The sales rep appealed the initial decision and provided additional medical evidence to the review committee. The committee had an additional psychiatric evaluation performed which concluded the sales rep did not present enough evidence of impairment to receive benefits. The sales rep appealed again and was given a third independent evaluation plus the opportunity to provide more evidence in her favor. The third psychiatrist felt the sales rep was disabled, but recommended a fourth evaluation which was promptly conducted. In the fourth and final independent evaluation, the report indicated the sales rep suffered from a disability, but the disability developed from her work for the pharmaceutical company.
Based on the fourth evaluation, the highest level of the pharmaceutical company’s appeal board upheld the prior denial of benefits, but changed the rationale for the denial based on a clause in its ERISA plan which excluded “disabilities resulting from . . . [e]mployment-related mental or emotional disabilities.” The sales rep then filed a lawsuit with the federal court of appeals to have the administrative board’s decision overturned. She raised the issue of the inherent conflict of interest and the change in rationale for the denial.

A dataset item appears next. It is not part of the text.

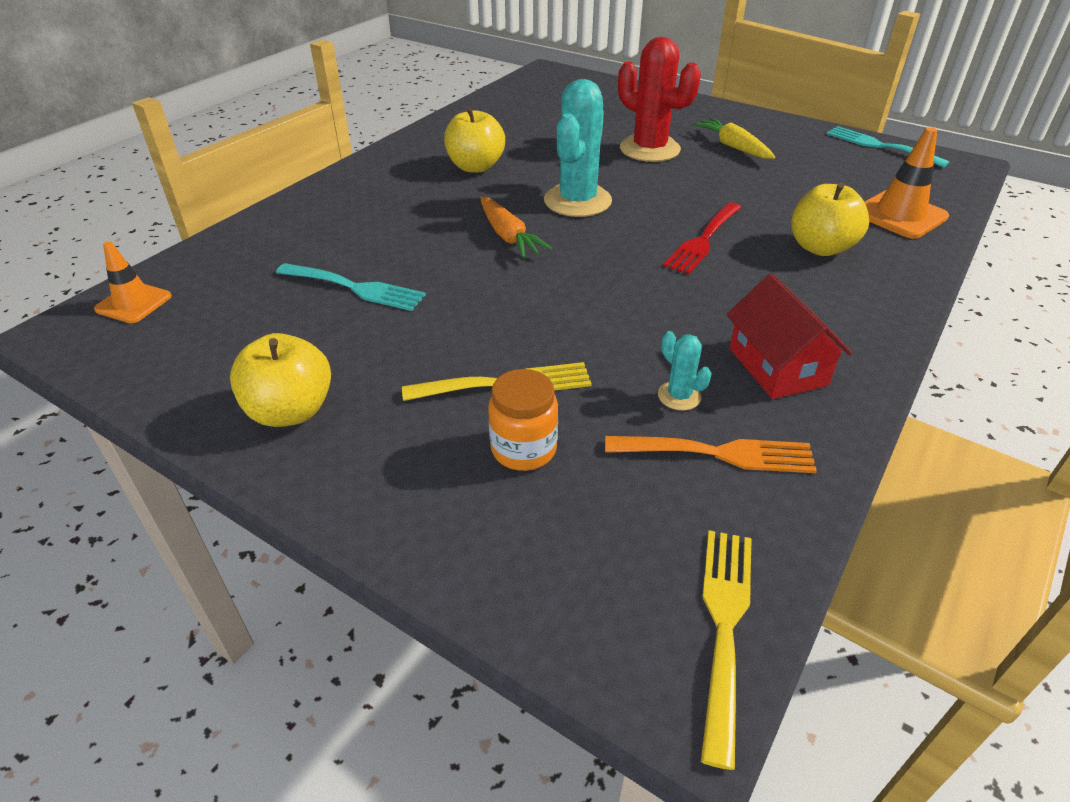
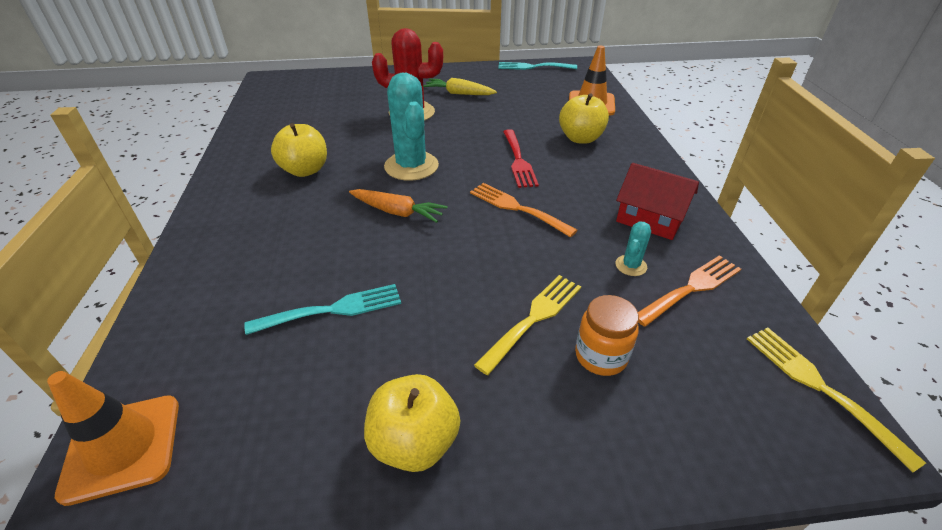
camera: 40 degrees left, 0 degrees up
orange traffic cone [94,241,172,323] -> orange traffic cone [47,371,179,506], size x1.51
turquoise cactus [658,331,712,410] -> turquoise cactus turned 75 degrees counterclockwise [615,221,651,276]
none -> orange fork [470,183,578,237]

Overcoming common ERISA issues
The pharmaceutical company conceded there was an inherent conflict of interest present because it both funded the ERISA plan and evaluated claims under the plan. Because the appeals process was designed to be incredibly objective, however, the court was not required to give the factor much weight. The court highlighted the multiple independent reviews conducted throughout the pharmaceutical company’s administrative review process as providing the necessary level of objectivity.
The court then addressed the change of rationale in the final decision denying the sales rep benefits. It ruled the new evidence brought to light through the appeals process validated the pharmaceutical company’s decision to change the rationale of its denial. In fact, had the sales rep not continually appealed her decision, as was her right, the final evaluation in which the psychiatrist tied her disability to her work would never have occurred. It did not help the sales rep’s case she had stipulated her mental disorders were due to her job prior to the federal court’s review.
It’s all a process
Employers who both fund and evaluate claims under their ERISA plans must be careful to install a highly objective review process. As this case illustrates, having independent oversight at every step in the administrative appeals process is a valuable tool for instilling the proper amount of objectivity. Likewise, employers in this situation will not be able to avoid the clear conflict of interest. A properly designed plan, however, will cause the courts to give this factor less control over the case.